Courtesy of Joshua M Brown
This morning, a hedge fund manager with a large position in embattled pharma company Valeant held a three hour conference call to assuage investor concerns about its 50% crash over the last few months.
It’s not working so far, the stock is bleeding all over the exchange as of this posting.
My take on whether or not investors should care about Valeant and its developing situation just went live at Fortune today. Read it at the link below:
The stock that ate Wall Street (Fortune)
Excerpt:
This spring, Charlie Munger held court at the annual shareholder meeting for the Daily Journal Corporation, a small newspaper company where he serves as chairman of the board. Someone asked him about Valeant, at that time one of the highest-flying stocks in the market. Munger didn’t mince words: “Valeant is like ITT and Harold Geneen come back to life, only the guy is worse this time.”
Munger was alluding to one of the worst conglomerates ever assembled by Wall Street’s deal-making machine. And“the guy” in this case is McKinsey veteran J. Michael Pearson, who had built Valeant into a $90 billion pharmaceutical conglomerate virtually overnight. Pearson is no scientific wunderkind, nor did Valeant have any breakthrough drug hit the shelves during his tenure.

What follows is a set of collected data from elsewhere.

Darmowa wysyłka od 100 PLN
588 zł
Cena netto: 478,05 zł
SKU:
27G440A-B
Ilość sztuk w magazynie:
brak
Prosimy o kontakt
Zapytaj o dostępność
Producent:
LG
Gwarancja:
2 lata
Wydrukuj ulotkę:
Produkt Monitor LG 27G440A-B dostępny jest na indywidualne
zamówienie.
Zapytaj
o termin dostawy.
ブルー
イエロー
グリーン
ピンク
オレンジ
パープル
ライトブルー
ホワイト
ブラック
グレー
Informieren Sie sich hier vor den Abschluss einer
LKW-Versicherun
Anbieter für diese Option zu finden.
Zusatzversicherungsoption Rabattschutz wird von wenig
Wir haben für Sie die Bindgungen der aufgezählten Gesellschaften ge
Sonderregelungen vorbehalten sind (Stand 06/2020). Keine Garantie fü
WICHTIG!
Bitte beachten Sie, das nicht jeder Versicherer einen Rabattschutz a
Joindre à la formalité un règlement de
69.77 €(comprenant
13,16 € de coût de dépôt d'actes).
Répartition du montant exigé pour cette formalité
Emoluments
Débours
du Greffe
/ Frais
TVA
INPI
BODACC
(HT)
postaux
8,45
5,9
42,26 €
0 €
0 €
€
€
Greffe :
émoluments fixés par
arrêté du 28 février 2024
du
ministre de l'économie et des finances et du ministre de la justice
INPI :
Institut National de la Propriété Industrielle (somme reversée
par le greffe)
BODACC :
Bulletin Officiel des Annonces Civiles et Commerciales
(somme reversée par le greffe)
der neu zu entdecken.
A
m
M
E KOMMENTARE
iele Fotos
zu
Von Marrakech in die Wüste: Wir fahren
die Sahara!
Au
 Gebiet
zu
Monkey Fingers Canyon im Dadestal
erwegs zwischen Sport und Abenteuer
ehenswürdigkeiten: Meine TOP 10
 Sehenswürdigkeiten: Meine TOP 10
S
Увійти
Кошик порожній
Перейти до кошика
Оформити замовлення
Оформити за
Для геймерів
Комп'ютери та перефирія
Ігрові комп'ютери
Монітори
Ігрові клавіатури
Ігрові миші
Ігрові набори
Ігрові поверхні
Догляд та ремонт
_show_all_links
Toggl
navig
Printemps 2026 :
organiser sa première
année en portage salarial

Instead, the company’s rapid success could be chalked up to aggressive dealmaking of the sort we haven’t seen since the late 1990s heyday of Tyco and Dennis Kozlowski.
Over the past few weeks, Valeant VRX 6.86% has been embroiled in the early stages of a scandal that now threatens to level the company and its largest shareholders should it spiral out of control. Short-sellers are alleging that the company has several pharmacies it controls that enable it to subvert prescription rules and “stuff the channel” with sales that never actually materialize. The company held a conference call last week to refute these claims, but the stock continues to crater as every new detail leads to additional questions.